[Given data]:
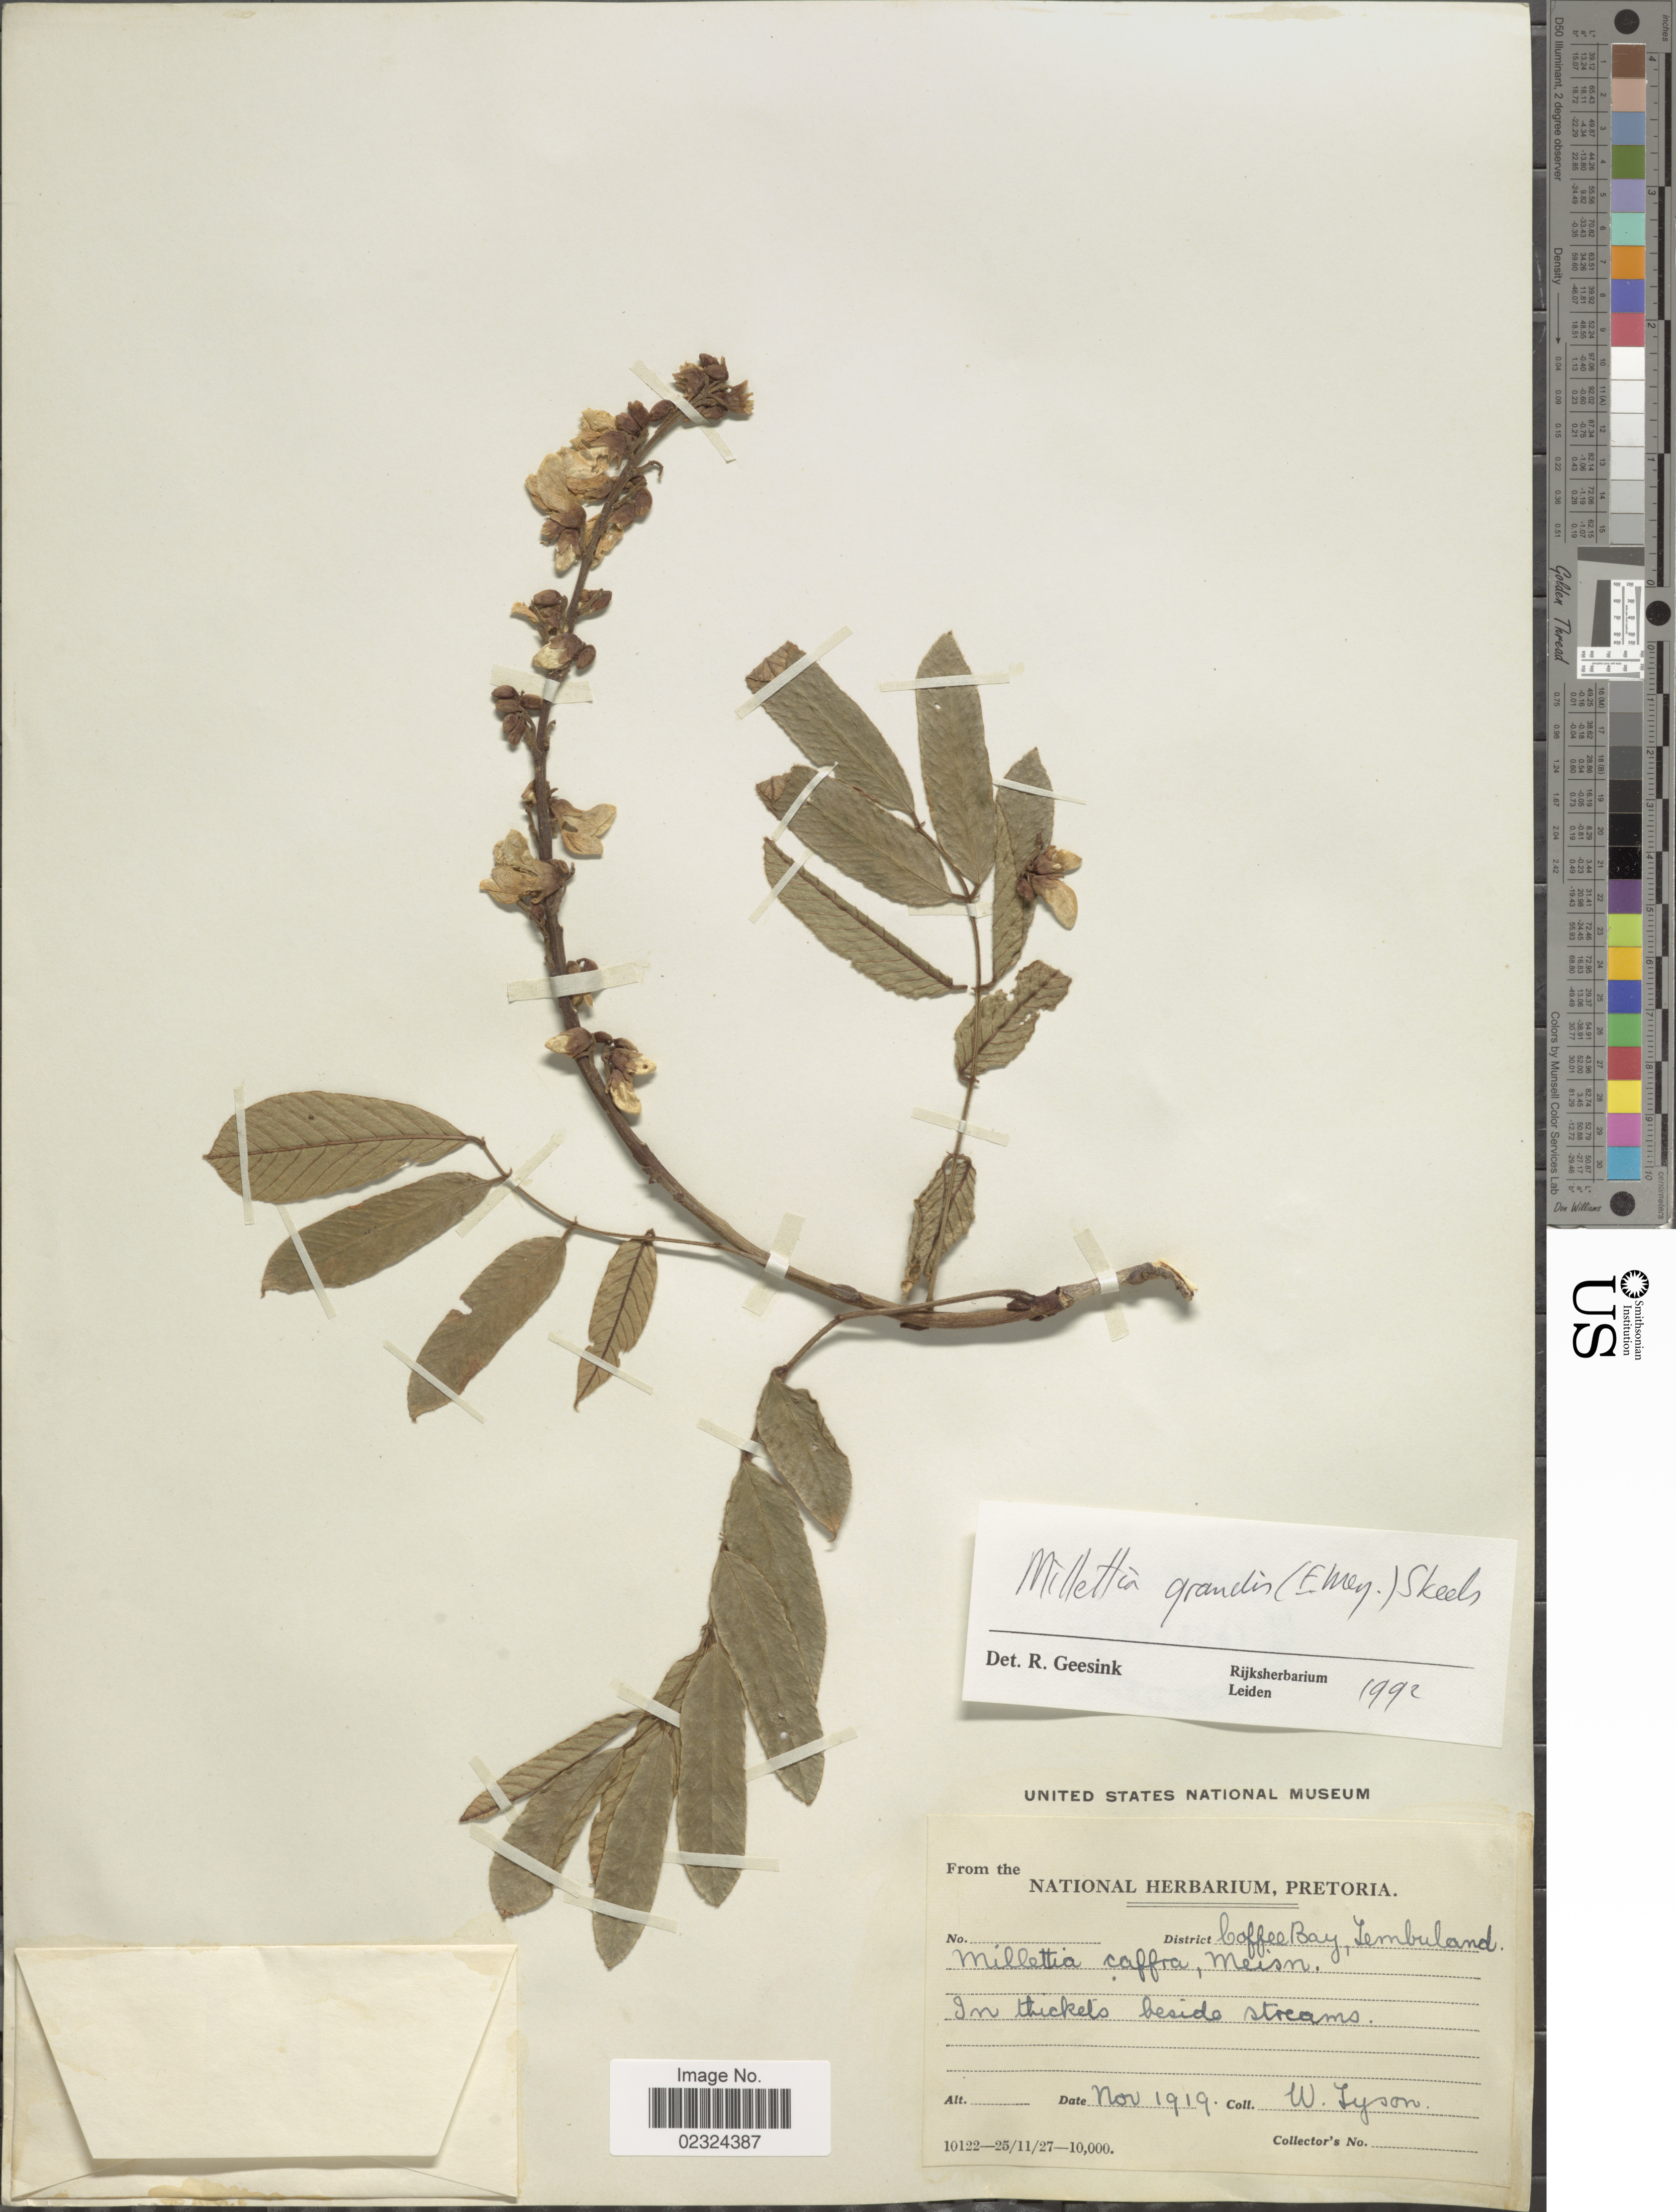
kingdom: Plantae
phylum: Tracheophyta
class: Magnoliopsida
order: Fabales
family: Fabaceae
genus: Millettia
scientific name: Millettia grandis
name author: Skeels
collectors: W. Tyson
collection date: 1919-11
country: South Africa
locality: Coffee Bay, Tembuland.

[Set task]:
Can you retype every line of the items above word for word, leaving out the pictures?

[Output of the exercise]:
kingdom: Plantae
phylum: Tracheophyta
class: Magnoliopsida
order: Fabales
family: Fabaceae
genus: Millettia
scientific name: Millettia grandis
name author: Skeels
collectors: W. Tyson
collection date: 1919-11
country: South Africa
locality: Coffee Bay, Tembuland.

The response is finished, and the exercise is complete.